• What you are asked to do
Can you reproduce the records verbatim from the line containing "country: Mexico" up to and including the final line of the records, and nothing else?
[start Available data]
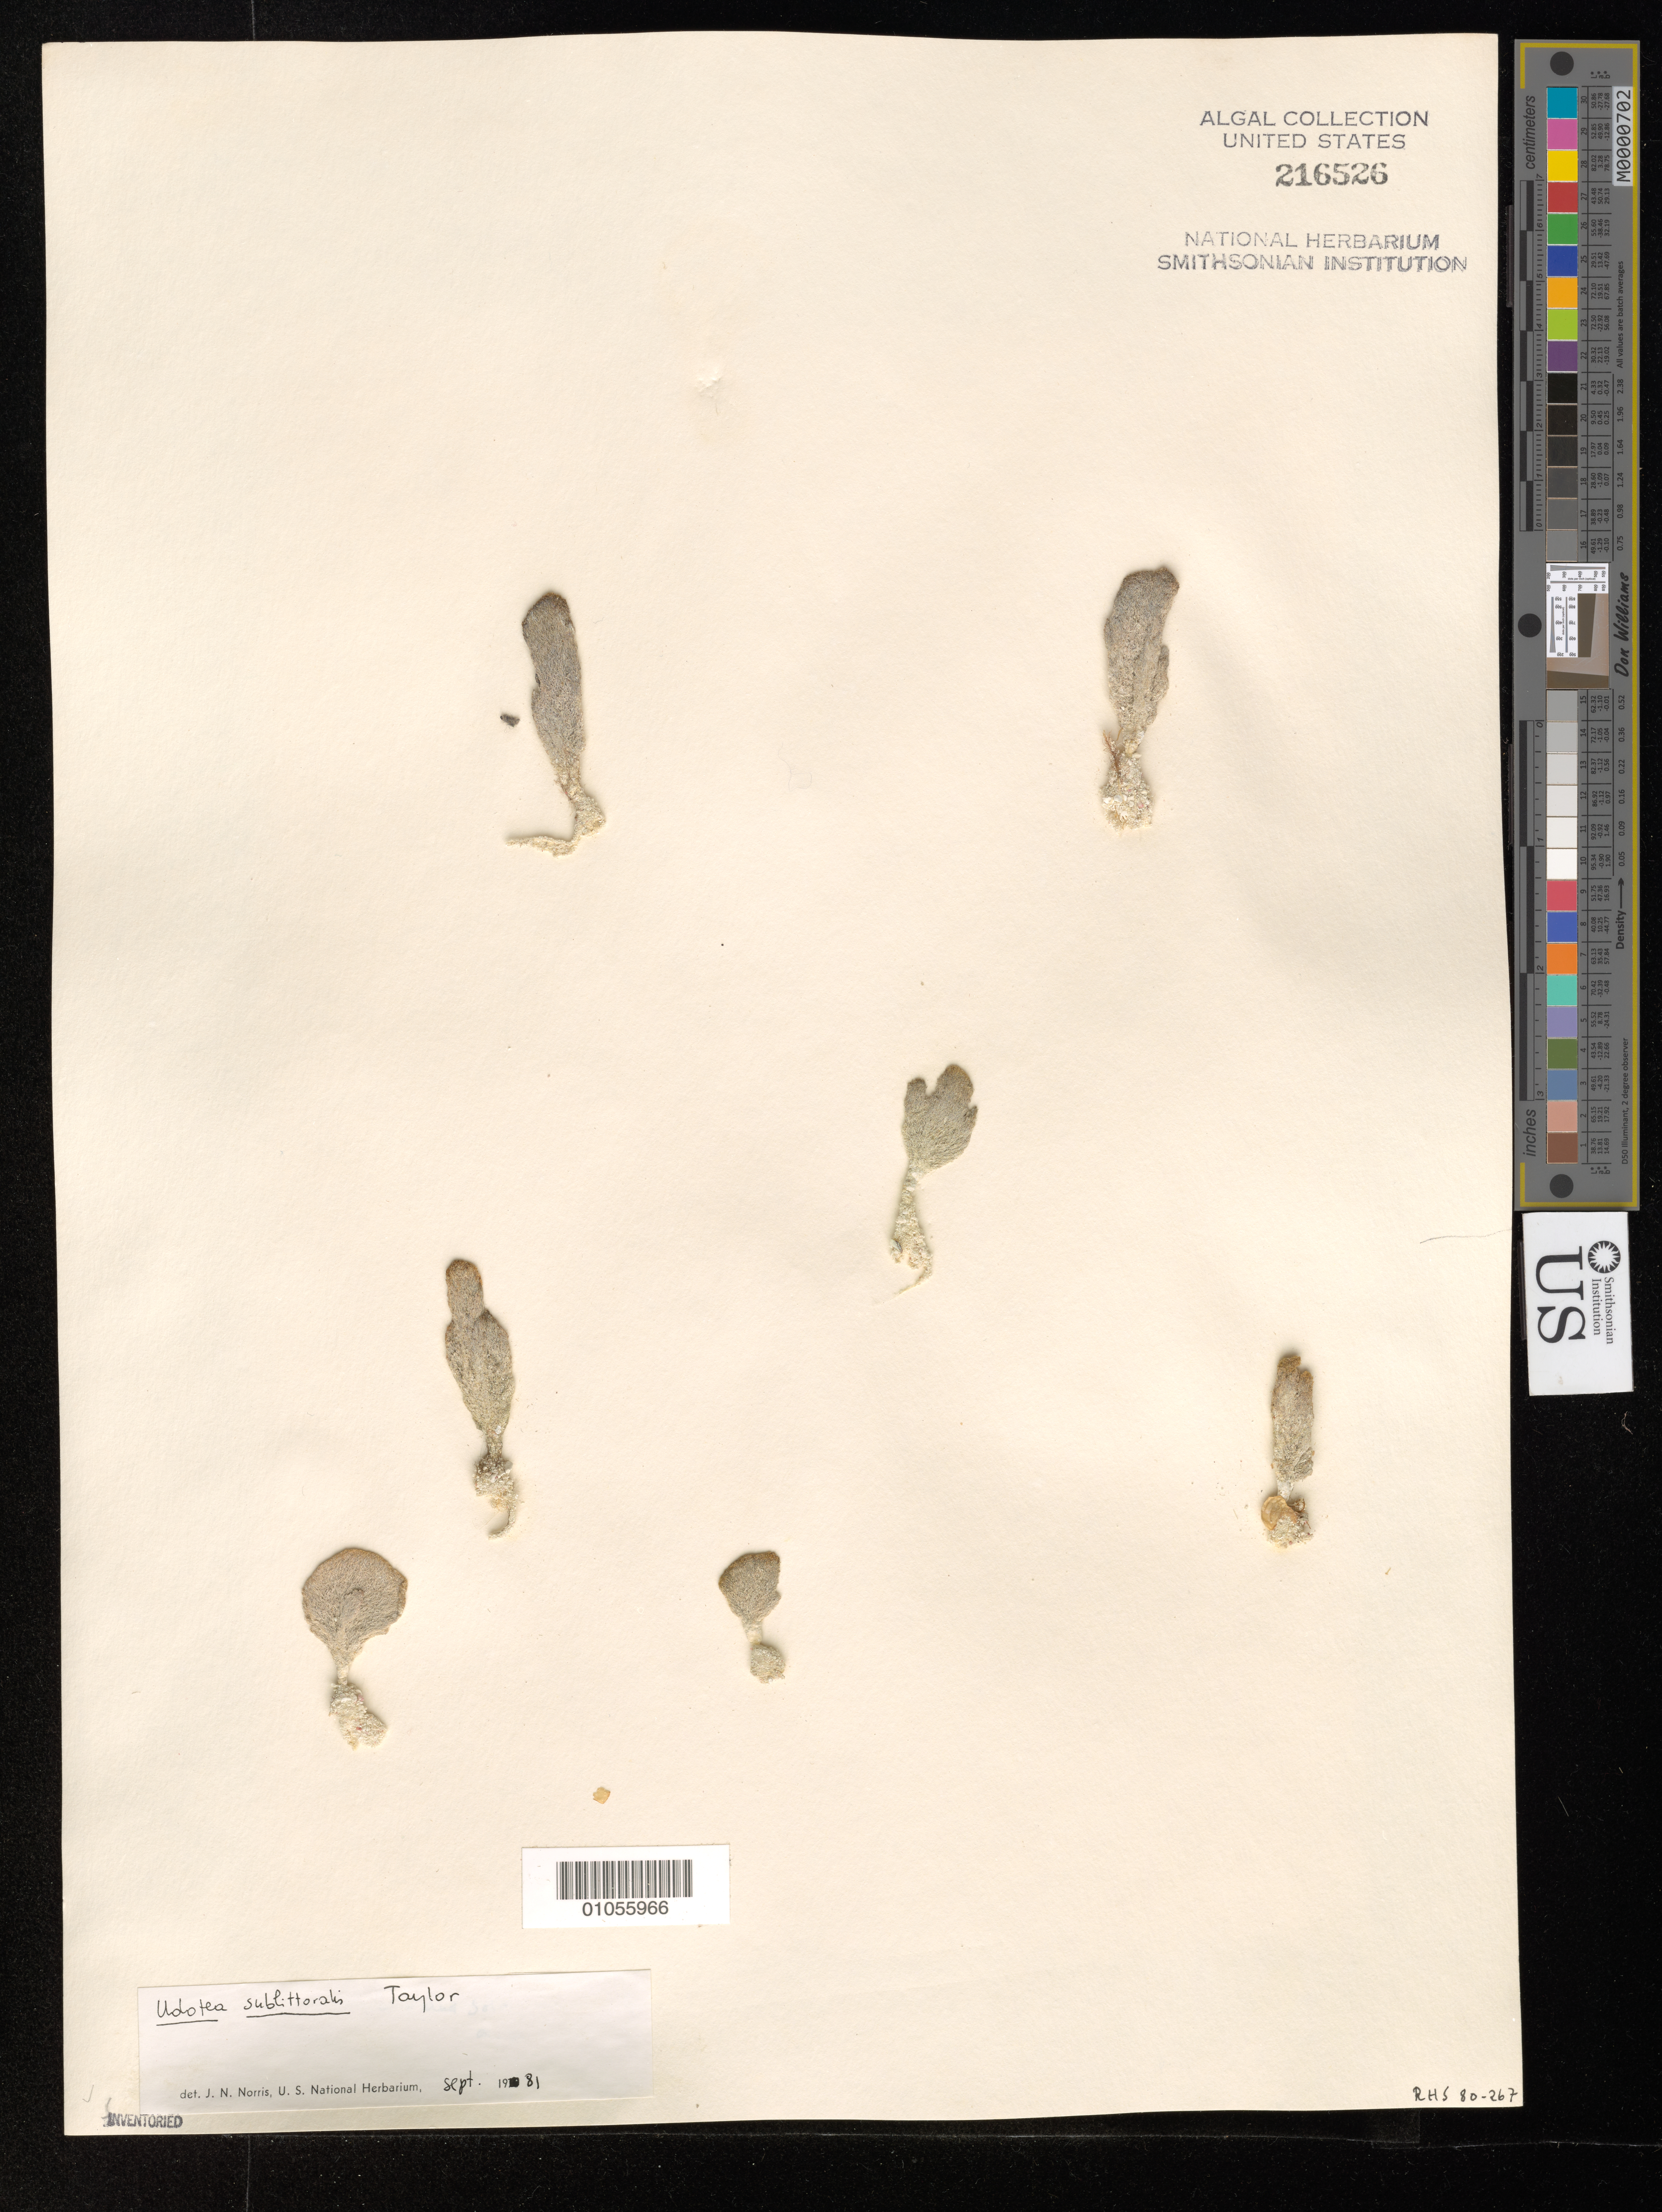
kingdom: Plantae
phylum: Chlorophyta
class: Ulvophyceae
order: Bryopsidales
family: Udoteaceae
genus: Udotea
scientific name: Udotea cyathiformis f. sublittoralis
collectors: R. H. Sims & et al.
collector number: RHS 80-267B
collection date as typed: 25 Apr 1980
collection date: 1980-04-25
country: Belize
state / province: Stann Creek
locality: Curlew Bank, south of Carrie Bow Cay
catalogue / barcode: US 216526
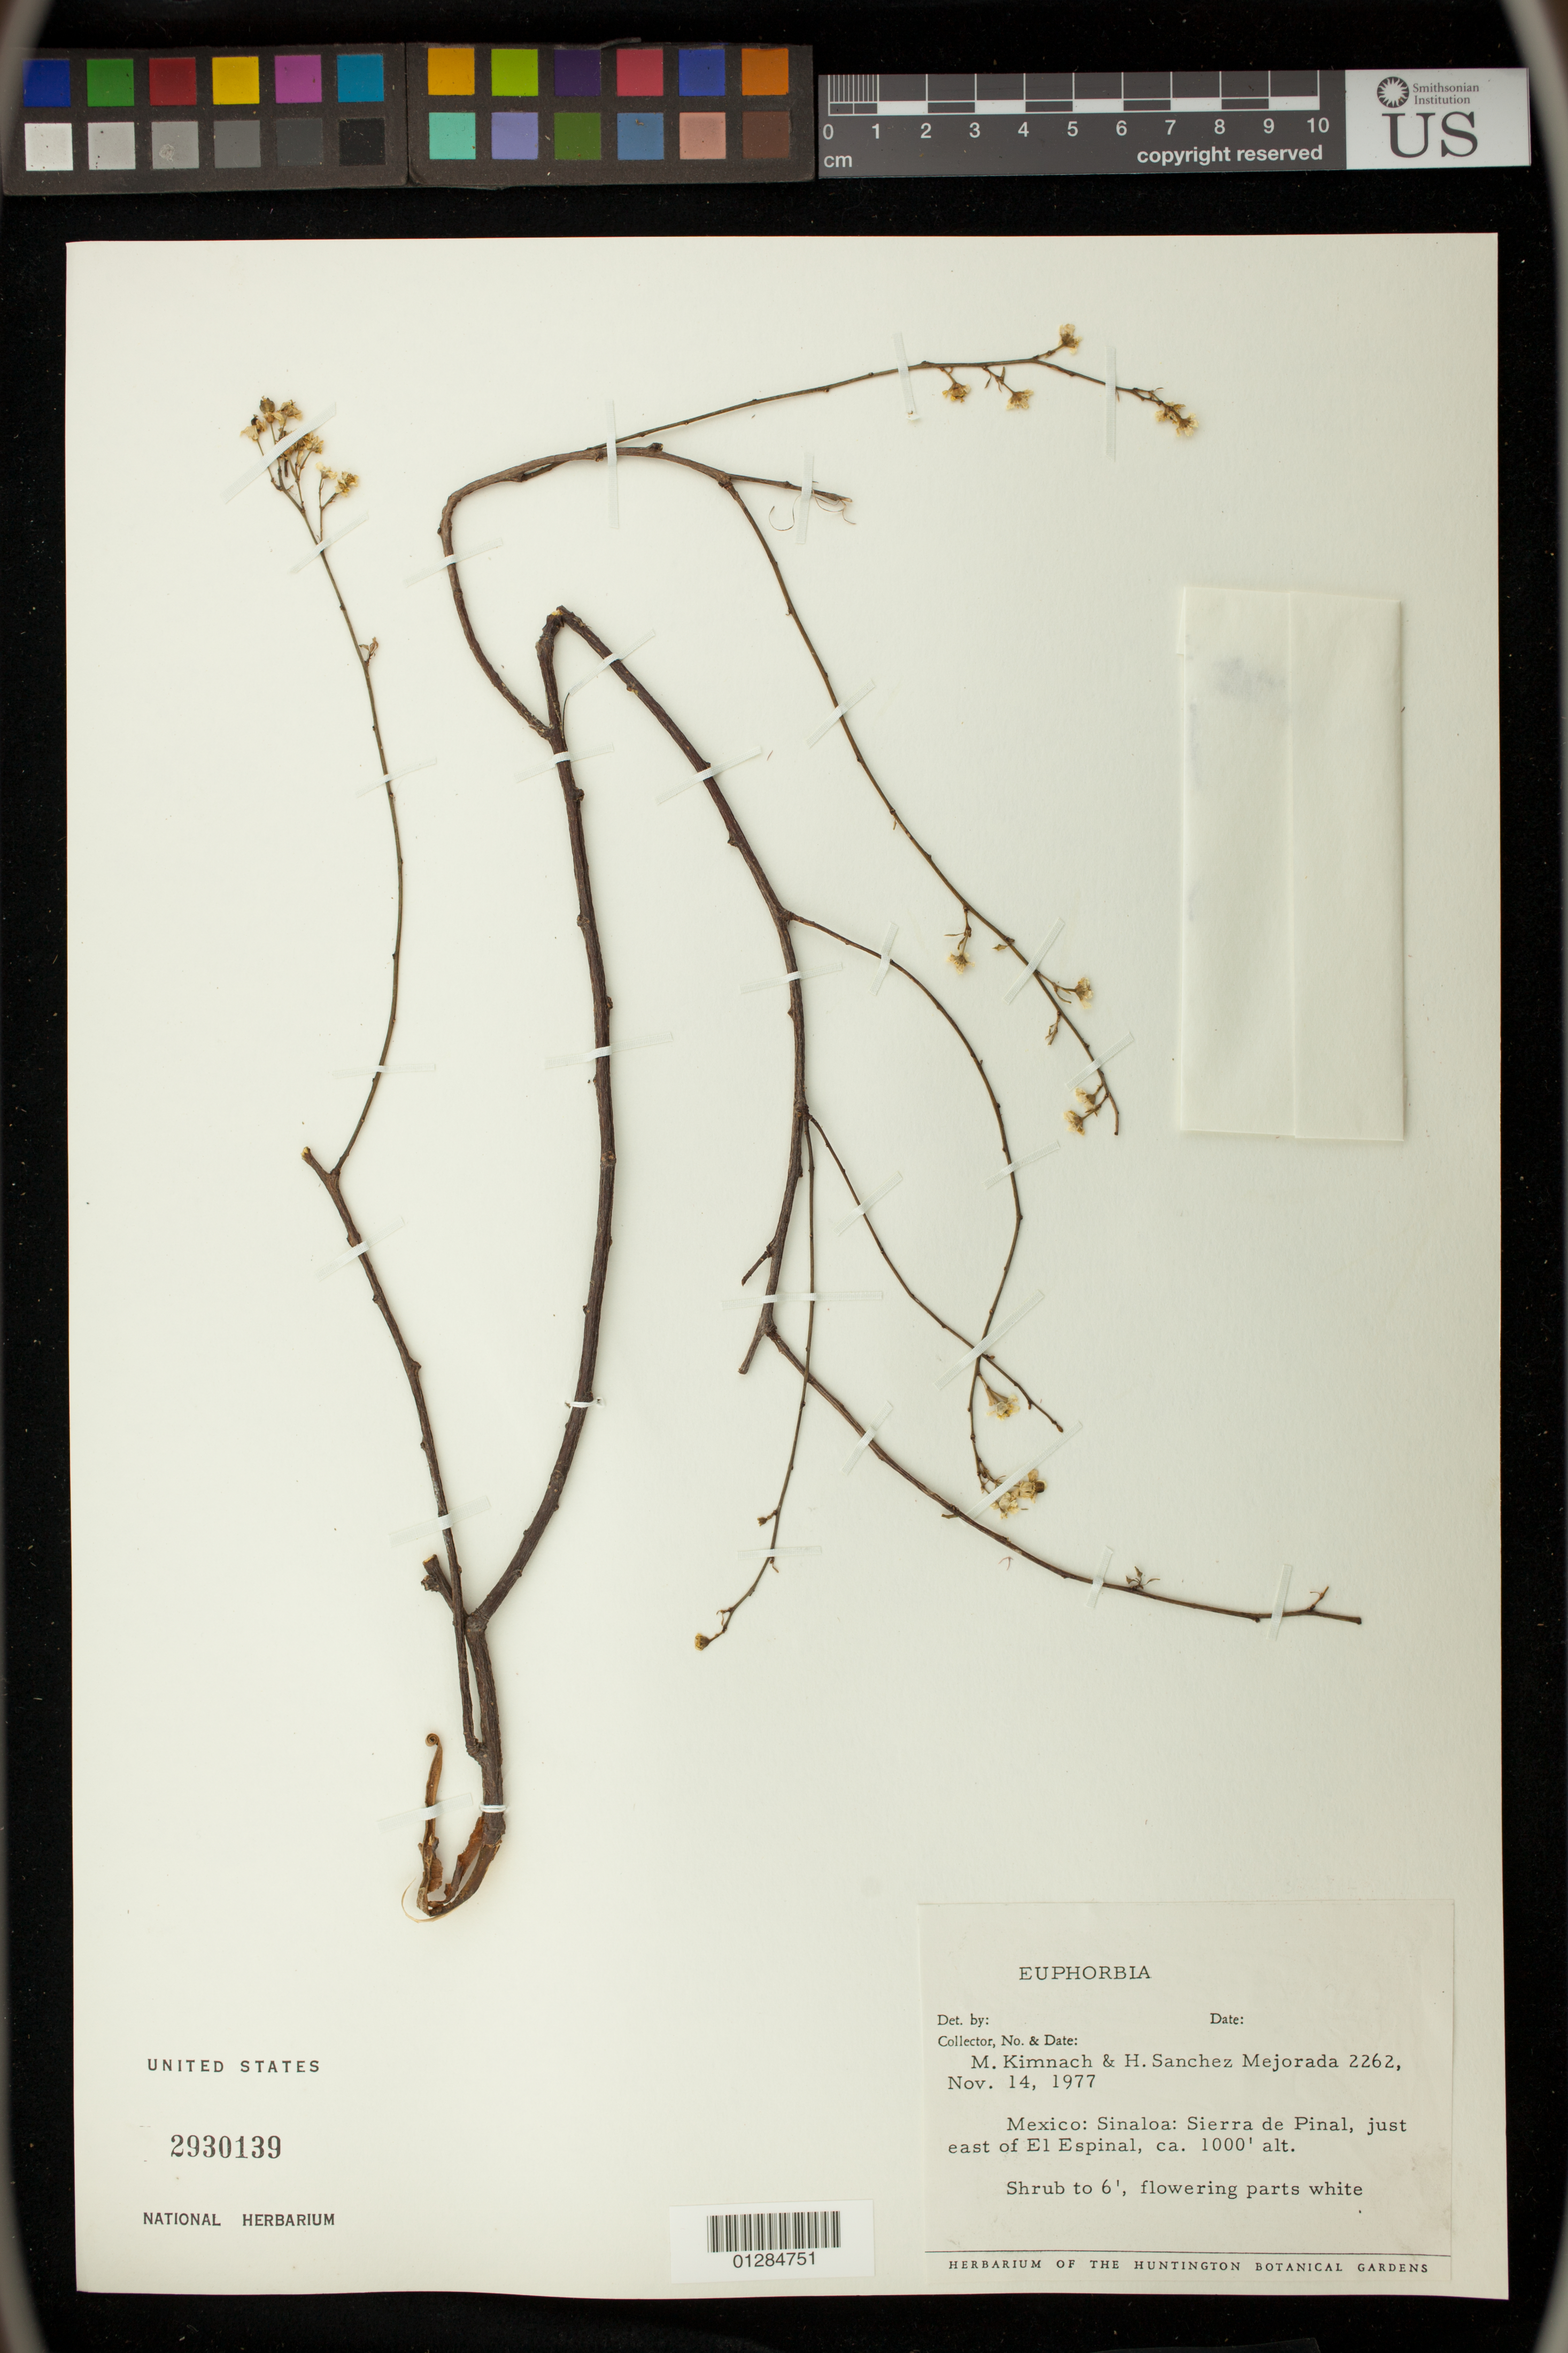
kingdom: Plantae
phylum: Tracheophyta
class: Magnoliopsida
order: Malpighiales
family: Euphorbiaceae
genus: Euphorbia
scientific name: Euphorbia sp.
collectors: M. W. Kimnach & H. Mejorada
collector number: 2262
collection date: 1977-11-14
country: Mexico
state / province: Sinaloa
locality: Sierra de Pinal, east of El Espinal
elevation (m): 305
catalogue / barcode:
[end Available data]
• Reply
country: Mexico
state / province: Sinaloa
locality: Sierra de Pinal, east of El Espinal
elevation (m): 305
catalogue / barcode:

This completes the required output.